Naquele 1o. de maio morreu Senna (publicado originalmente em 7/12/2010)
Dei um espaço entre os filmes 'que vendem ingresso' e aqueles de qualidade nesta semana. Vi o documentário 'Senna', sobre o melhor piloto de Fórmula 1 que o Brasil já produziu. E me desculpem, por favor, os fãs de Emerson Fittipaldi e Nelson Piquet, e tampouco os admiradores (há alguns?) de Felipe Massa e Rubens Barrichello. Dirigido por Asif Kapadia e rodado totalmente no Reino Unido, 'Senna' é didático e regular na trajetória do ídolo. Enfatiza bem os desentendimentos entre ele e Alain Prost, o piloto francês e maior rival. Trata-o como vilão e desonesto. Linear, a fita mostra imagens do namoro do brasileiro com as apresentadoras Xuxa (é o primeiro filme que vi com ela dotado de boa qualidade), Adriane Galisteu. Há também imagens raras de arquivo familiar, outras de bastidores das corridas, como as reuniões polêmicas feitas com pilotos e o então presidente da FIA (Federação Internacional de Automobilismo), Jean-Marie Balestre (francês como Prost – resultados são exibidos no longa, dando a entender que Ayrton Senna foi prejudicado várias vezes), antes de todas as provas.

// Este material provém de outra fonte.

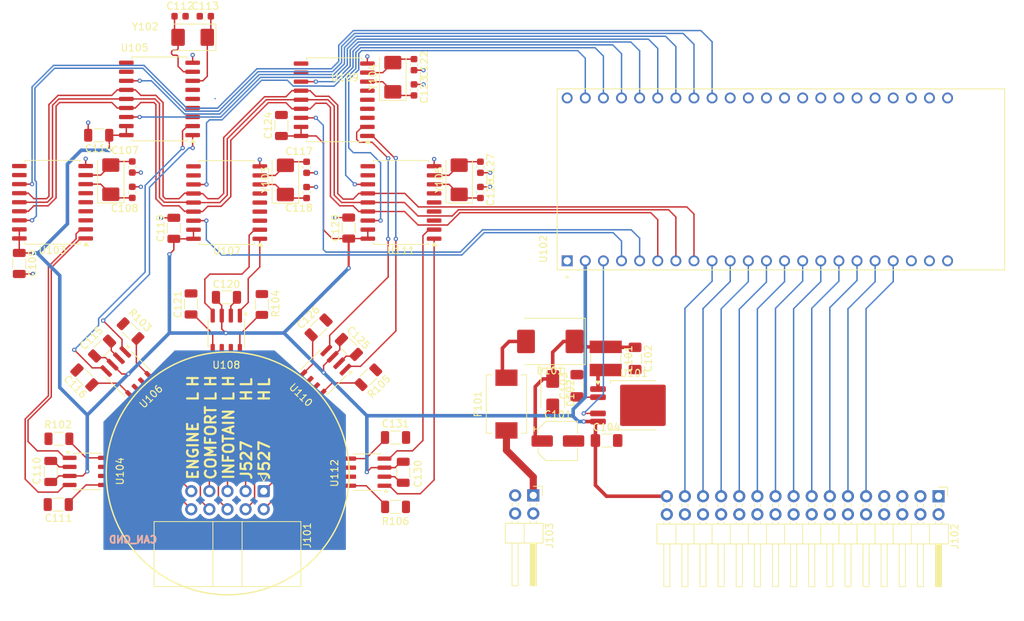
<source format=kicad_pcb>
(kicad_pcb
	(version 20241229)
	(generator "pcbnew")
	(generator_version "9.0")
	(general
		(thickness 1.6)
		(legacy_teardrops no)
	)
	(paper "A4")
	(layers
		(0 "F.Cu" signal)
		(2 "B.Cu" signal)
		(9 "F.Adhes" user "F.Adhesive")
		(11 "B.Adhes" user "B.Adhesive")
		(13 "F.Paste" user)
		(15 "B.Paste" user)
		(5 "F.SilkS" user "F.Silkscreen")
		(7 "B.SilkS" user "B.Silkscreen")
		(1 "F.Mask" user)
		(3 "B.Mask" user)
		(17 "Dwgs.User" user "User.Drawings")
		(19 "Cmts.User" user "User.Comments")
		(21 "Eco1.User" user "User.Eco1")
		(23 "Eco2.User" user "User.Eco2")
		(25 "Edge.Cuts" user)
		(27 "Margin" user)
		(31 "F.CrtYd" user "F.Courtyard")
		(29 "B.CrtYd" user "B.Courtyard")
		(35 "F.Fab" user)
		(33 "B.Fab" user)
		(39 "User.1" user)
		(41 "User.2" user)
		(43 "User.3" user)
		(45 "User.4" user)
	)
	(setup
		(pad_to_mask_clearance 0)
		(allow_soldermask_bridges_in_footprints no)
		(tenting front back)
		(pcbplotparams
			(layerselection 0x00000000_00000000_55555555_5755f5ff)
			(plot_on_all_layers_selection 0x00000000_00000000_00000000_00000000)
			(disableapertmacros no)
			(usegerberextensions no)
			(usegerberattributes yes)
			(usegerberadvancedattributes yes)
			(creategerberjobfile yes)
			(dashed_line_dash_ratio 12.000000)
			(dashed_line_gap_ratio 3.000000)
			(svgprecision 4)
			(plotframeref no)
			(mode 1)
			(useauxorigin no)
			(hpglpennumber 1)
			(hpglpenspeed 20)
			(hpglpendiameter 15.000000)
			(pdf_front_fp_property_popups yes)
			(pdf_back_fp_property_popups yes)
			(pdf_metadata yes)
			(pdf_single_document no)
			(dxfpolygonmode yes)
			(dxfimperialunits yes)
			(dxfusepcbnewfont yes)
			(psnegative no)
			(psa4output no)
			(plot_black_and_white yes)
			(sketchpadsonfab no)
			(plotpadnumbers no)
			(hidednponfab no)
			(sketchdnponfab yes)
			(crossoutdnponfab yes)
			(subtractmaskfromsilk no)
			(outputformat 1)
			(mirror no)
			(drillshape 1)
			(scaleselection 1)
			(outputdirectory "")
		)
	)
	(net 0 "")
	(net 1 "MISO300")
	(net 2 "INT310")
	(net 3 "+3.3V")
	(net 4 "MOSI300")
	(net 5 "CS310")
	(net 6 "SCK300")
	(net 7 "CS320")
	(net 8 "INT320")
	(net 9 "INT330")
	(net 10 "CS330")
	(net 11 "CS340")
	(net 12 "INT340")
	(net 13 "INT350")
	(net 14 "CS350")
	(net 15 "Net-(U103-OSC1)")
	(net 16 "Net-(U103-OSC2)")
	(net 17 "Net-(U104-Vref)")
	(net 18 "Net-(U105-OSC1)")
	(net 19 "Net-(U105-OSC2)")
	(net 20 "Net-(U106-Vref)")
	(net 21 "Net-(U107-OSC1)")
	(net 22 "Net-(U107-OSC2)")
	(net 23 "Net-(U108-Vref)")
	(net 24 "Net-(U109-OSC1)")
	(net 25 "Net-(U109-OSC2)")
	(net 26 "Net-(U110-Vref)")
	(net 27 "Net-(U111-OSC1)")
	(net 28 "Net-(U111-OSC2)")
	(net 29 "Net-(U112-Vref)")
	(net 30 "CAR_15")
	(net 31 "Net-(D101-K)")
	(net 32 "Net-(J101-Pin_4)")
	(net 33 "Net-(J101-Pin_2)")
	(net 34 "Net-(J101-Pin_6)")
	(net 35 "Net-(J101-Pin_9)")
	(net 36 "Net-(J101-Pin_10)")
	(net 37 "Net-(J101-Pin_5)")
	(net 38 "Net-(J101-Pin_3)")
	(net 39 "Net-(J101-Pin_1)")
	(net 40 "Net-(J101-Pin_7)")
	(net 41 "Net-(J101-Pin_8)")
	(net 42 "Net-(U104-Rs)")
	(net 43 "Net-(U106-Rs)")
	(net 44 "Net-(U108-Rs)")
	(net 45 "Net-(U110-Rs)")
	(net 46 "Net-(U112-Rs)")
	(net 47 "Net-(U101-IN)")
	(net 48 "Net-(U101-DELAY)")
	(net 49 "VREG_RO")
	(net 50 "LCD_D4")
	(net 51 "LCD_RS")
	(net 52 "LCD_D2")
	(net 53 "LCD_D6")
	(net 54 "LCD_D0")
	(net 55 "LCD_D7")
	(net 56 "unconnected-(U102-5V0-PadJ1_21)")
	(net 57 "LCD_D1")
	(net 58 "LCD_D3")
	(net 59 "LCD_WR")
	(net 60 "unconnected-(U102-GPIO47-PadJ3_17)")
	(net 61 "unconnected-(U103-~{RX0BF}-Pad11)")
	(net 62 "Net-(U103-RXCAN)")
	(net 63 "unconnected-(U103-~{RX1BF}-Pad10)")
	(net 64 "Net-(U103-TXCAN)")
	(net 65 "unconnected-(U103-CLKOUT{slash}SOF-Pad3)")
	(net 66 "unconnected-(U105-~{RX0BF}-Pad11)")
	(net 67 "Net-(U105-TXCAN)")
	(net 68 "Net-(U105-RXCAN)")
	(net 69 "unconnected-(U105-~{RX1BF}-Pad10)")
	(net 70 "unconnected-(U105-CLKOUT{slash}SOF-Pad3)")
	(net 71 "unconnected-(U107-CLKOUT{slash}SOF-Pad3)")
	(net 72 "Net-(U107-TXCAN)")
	(net 73 "Net-(U107-RXCAN)")
	(net 74 "unconnected-(U107-~{RX0BF}-Pad11)")
	(net 75 "unconnected-(U107-~{RX1BF}-Pad10)")
	(net 76 "Net-(U109-RXCAN)")
	(net 77 "Net-(U109-TXCAN)")
	(net 78 "unconnected-(U109-~{RX0BF}-Pad11)")
	(net 79 "unconnected-(U109-~{RX1BF}-Pad10)")
	(net 80 "unconnected-(U109-CLKOUT{slash}SOF-Pad3)")
	(net 81 "unconnected-(U111-~{RX0BF}-Pad11)")
	(net 82 "unconnected-(U111-~{RX1BF}-Pad10)")
	(net 83 "Net-(U111-RXCAN)")
	(net 84 "unconnected-(U111-CLKOUT{slash}SOF-Pad3)")
	(net 85 "Net-(U111-TXCAN)")
	(net 86 "Net-(D101-A)")
	(net 87 "unconnected-(U102-GPIO0-PadJ3_14)")
	(net 88 "unconnected-(J102-Pin_5-Pad5)")
	(net 89 "unconnected-(J102-Pin_1-Pad1)")
	(net 90 "unconnected-(J102-Pin_6-Pad6)")
	(net 91 "unconnected-(J102-Pin_4-Pad4)")
	(net 92 "unconnected-(J102-Pin_7-Pad7)")
	(net 93 "unconnected-(J102-Pin_2-Pad2)")
	(net 94 "unconnected-(J102-Pin_3-Pad3)")
	(net 95 "LCD_D5")
	(net 96 "unconnected-(U102-GPIO14-PadJ1_20)")
	(net 97 "unconnected-(U102-GPIO21-PadJ3_18)")
	(net 98 "unconnected-(U102-GPIO38-PadJ3_10)")
	(net 99 "unconnected-(U102-GPIO37-PadJ3_11)")
	(net 100 "unconnected-(U102-GPIO45-PadJ3_15)")
	(net 101 "unconnected-(U102-GPIO48-PadJ3_16)")
	(net 102 "unconnected-(U102-GPIO35-PadJ3_13)")
	(net 103 "unconnected-(U102-GPIO36-PadJ3_12)")
	(net 104 "LCD_RD")
	(net 105 "unconnected-(U102-USB_D-{slash}GPIO19-PadJ3_20)")
	(net 106 "unconnected-(U102-USB_D+{slash}GPIO20-PadJ3_19)")
	(net 107 "unconnected-(J103-Pin_3-Pad3)")
	(net 108 "unconnected-(J103-Pin_4-Pad4)")
	(net 109 "CAN_GND")
	(footprint "Package_SO:SOIC-8_3.9x4.9mm_P1.27mm" (layer "F.Cu") (at 147.934974 118.083862 180))
	(footprint "Capacitor_SMD:C_1206_3216Metric" (layer "F.Cu") (at 153.038525 118.097258 -90))
	(footprint "Resistor_SMD:R_1206_3216Metric" (layer "F.Cu") (at 151.961604 122.954859))
	(footprint "Capacitor_SMD:C_0603_1608Metric" (layer "F.Cu") (at 115.04457 78.812727 -90))
	(footprint "Crystal:Crystal_SMD_Abracon_ABM3-2Pin_5.0x3.2mm" (layer "F.Cu") (at 136.518752 77.070624 90))
	(footprint "Capacitor_SMD:C_1206_3216Metric" (layer "F.Cu") (at 99.196979 88.793754 -90))
	(footprint "Resistor_SMD:R_1206_3216Metric" (layer "F.Cu") (at 114.80735 98.289153 135))
	(footprint "Capacitor_SMD:C_0603_1608Metric" (layer "F.Cu") (at 163.863693 78.827619 -90))
	(footprint "Capacitor_SMD:C_0603_1608Metric" (layer "F.Cu") (at 115.04457 75.26131 -90))
	(footprint "Package_SO:SOIC-18W_7.5x11.6mm_P1.27mm" (layer "F.Cu") (at 128.28 80.25 180))
	(footprint "Capacitor_SMD:C_0603_1608Metric" (layer "F.Cu") (at 139.490248 75.300024 -90))
	(footprint "Crystal:Crystal_SMD_Abracon_ABM3-2Pin_5.0x3.2mm" (layer "F.Cu") (at 160.883014 77.053905 90))
	(footprint "Connector_IDC:IDC-Header_2x05_P2.54mm_Horizontal" (layer "F.Cu") (at 133.476851 120.75 -90))
	(footprint "Crystal:Crystal_SMD_Abracon_ABM3-2Pin_5.0x3.2mm" (layer "F.Cu") (at 112.035212 77.037019 90))
	(footprint "Capacitor_SMD:C_1206_3216Metric_Pad1.33x1.80mm_HandSolder" (layer "F.Cu") (at 185.550346 102.123956 -90))
	(footprint "Capacitor_SMD:C_1206_3216Metric" (layer "F.Cu") (at 123.285227 94.477542 90))
	(footprint "Capacitor_SMD:C_1206_3216Metric" (layer "F.Cu") (at 141.170125 97.77866 45))
	(footprint "Package_SO:SOIC-18W_7.5x11.6mm_P1.27mm" (layer "F.Cu") (at 143.362321 65.81994 180))
	(footprint "Capacitor_SMD:C_0603_1608Metric" (layer "F.Cu") (at 154.549688 60.894414 -90))
	(footprint "Package_TO_SOT_SMD:TO-252-4" (layer "F.Cu") (at 185.391289 108.701429))
	(footprint "ESP32-S3-DEVKIT:XCVR_ESP32-S3-DEVKITC-1U-N8R2" (layer "F.Cu") (at 206 77 90))
	(footprint "Capacitor_SMD:C_0603_1608Metric" (layer "F.Cu") (at 121.747733 54.100646))
	(footprint "Capacitor_SMD:C_0603_1608Metric" (layer "F.Cu") (at 163.863693 75.290687 -90))
	(footprint "Capacitor_SMD:C_0603_1608Metric" (layer "F.Cu") (at 154.549688 64.439277 -90))
	(footprint "Resistor_SMD:R_1206_3216Metric" (layer "F.Cu") (at 133.218605 94.549146 90))
	(footprint "Capacitor_SMD:C_1206_3216Metric" (layer "F.Cu") (at 110.816142 100.736437 45))
	(footprint "Capacitor_SMD:C_1206_3216Metric" (layer "F.Cu") (at 135.957399 69.429912 90))
	(footprint "Crystal:Crystal_SMD_Abracon_ABM3-2Pin_5.0x3.2mm" (layer "F.Cu") (at 151.579667 62.660002 90))
	(footprint "Capacitor_SMD:C_1206_3216Metric" (layer "F.Cu") (at 110.339272 70.799815 180))
	(footprint "Fuse:Fuse_Bourns_MF-SM_7.98x5.44mm" (layer "F.Cu") (at 167.51348 108.529287 90))
	(footprint "Capacitor_SMD:C_1206_3216Metric" (layer "F.Cu") (at 120.875069 83.861746 90))
	(footprint "Capacitor_SMD:C_1206_3216Metric" (layer "F.Cu") (at 104.66962 122.627027 180))
	(footprint "Package_SO:SOIC-8_3.9x4.9mm_P1.27mm" (layer "F.Cu") (at 108.734908 117.978485))
	(footprint "Package_SO:SOIC-18W_7.5x11.6mm_P1.27mm" (layer "F.Cu") (at 118.862321 65.705243 180))
	(footprint "Capacitor_SMD:C_1206_3216Metric"
		(layer "F.Cu")
		(uuid "937a26f4-1afa-4625-9c74-aa11132612e7")
		(at 108.336008 104.793344 135)
		(descr "Capacitor SMD 1206 (3216 Metric), square (rectangular) end terminal, IPC-7351 nominal, (Body size source: IPC-SM-782 page 76, https://www.pcb-3d.com/wordpress/wp-content/uploads/ipc-sm-782a_amendment_1_and_2.pdf), generated with kicad-footprint-generator")
		(tags "capacitor")
		(property "Reference" "C116"
			(at -0.001628 -1.825007 135)
			(layer "F.SilkS")
			(uuid "242e7445-ed5d-4e61-8e5c-754122798128")
			(effects
				(font
					(size 1 1)
					(thickness 0.15)
				)
			)
		)
		(property "Value" "100n"
			(at 0 1.850001 135)
			(layer "F.Fab")
			(uuid "faa51469-0664-4c9e-a6b7-96832586cbf8")
			(effects
				(font
					(size 1 1)
					(thickness 0.15)
				)
			)
		)
		(property "Datasheet" ""
			(at 0 0 135)
			(layer "F.Fab")
			(hide yes)
			(uuid "e4940c11-7f85-486e-800d-fee73da7a800")
			(effects
				(font
					(size 1.27 1.27)
					(thickness 0.15)
				)
			)
		)
		(property "Description" "Unpolarized capacitor"
			(at 0 0 135)
			(layer "F.Fab")
			(hide yes)
			(uuid "bd355084-eea4-4872-a28a-8b7d3a5cf1dc")
			(effects
			
... [319989 chars truncated]
</source>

Aos 38 anos, o londrino Kapadia acerta na maioria da realização. Foi boa a sacada de somente por a voz dos entrevistados, sem colocar as imagens. O modo 'escolar' de duração é mais um ponto positivo: a história começa em 1979, com Senna no kart, e termina em 1o. de maio de 1994, quando o piloto morre tragicamente em um acidente na pista de Ímola, Itália. Os depoimentos vão de Alain Prost, passando por Reginaldo Leme, até a irmã Viviane Senna e de comentaristas de Fórmula 1 da emissora de TV ESPN internacional. O documentário escancara, de forma reservada – estilo Senna – se é que isto é possível, a paixão incontrolável do brasileiro pelas vitórias. Há uma frase de Prost que descortina isto de maneira exemplar: 'Ele acha que nunca vai morrer e põe em risco os outros pilotos.' São mostrados ano a ano, 1985 a 94, as temporadas da F. 1: desde o início na fraca Toleman (na qual Senna conseguiu o inacreditável segundo lugar em Mônaco) até sua despedida nas estranhas corridas que fez pela Williams, já no ano de sua morte, onde ele não completou uma corrida sequer.

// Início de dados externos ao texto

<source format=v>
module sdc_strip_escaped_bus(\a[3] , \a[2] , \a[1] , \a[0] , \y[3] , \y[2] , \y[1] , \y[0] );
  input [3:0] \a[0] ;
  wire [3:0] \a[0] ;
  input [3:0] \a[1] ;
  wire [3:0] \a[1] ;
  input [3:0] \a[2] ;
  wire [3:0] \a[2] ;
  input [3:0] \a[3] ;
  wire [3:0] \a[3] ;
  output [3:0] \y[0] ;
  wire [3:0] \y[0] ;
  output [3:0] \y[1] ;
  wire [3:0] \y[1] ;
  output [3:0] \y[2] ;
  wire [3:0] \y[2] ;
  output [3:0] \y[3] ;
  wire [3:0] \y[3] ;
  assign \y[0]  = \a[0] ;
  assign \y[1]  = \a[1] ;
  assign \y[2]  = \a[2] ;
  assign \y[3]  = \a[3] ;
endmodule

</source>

Sempre gosto de testar as pessoas perguntando a elas onde estavam ou o que faziam em alguma data. Quando questiono sobre o Dia do Trabalho de 1994 todos se recordam. Uns almoçavam, outros assistiam a prova deitados no sofá etc. Eu na época estava com 12 anos e me lembro do momento da batida de Ayrton Senna. Não dei importância porque não era fã de Fórmula 1 nem de Senna. Porém o instante em que foi anunciada a morte dele está até hoje em minha memória. Foi o repórter Roberto Cabrini no Fantástico da Globo, à noite, o responsável por nos informar: 'Morreu Ayrton Senna. Uma notícia que ninguém gostaria de dar. Morreu Ayrton Senna da Silva.' A frase foi exatamente esta. As homenagens ao atleta foram infinitas. De programas especiais até arquivos das emissoras revirados. A obra de Kapadia põe tudo isto na telona e é difícil segurar a emoção, principalmente quando o pai e a mãe dele, Milton e Neyde, surgem no velório. Incomensurável a perda, Senna é hoje ídolo eterno.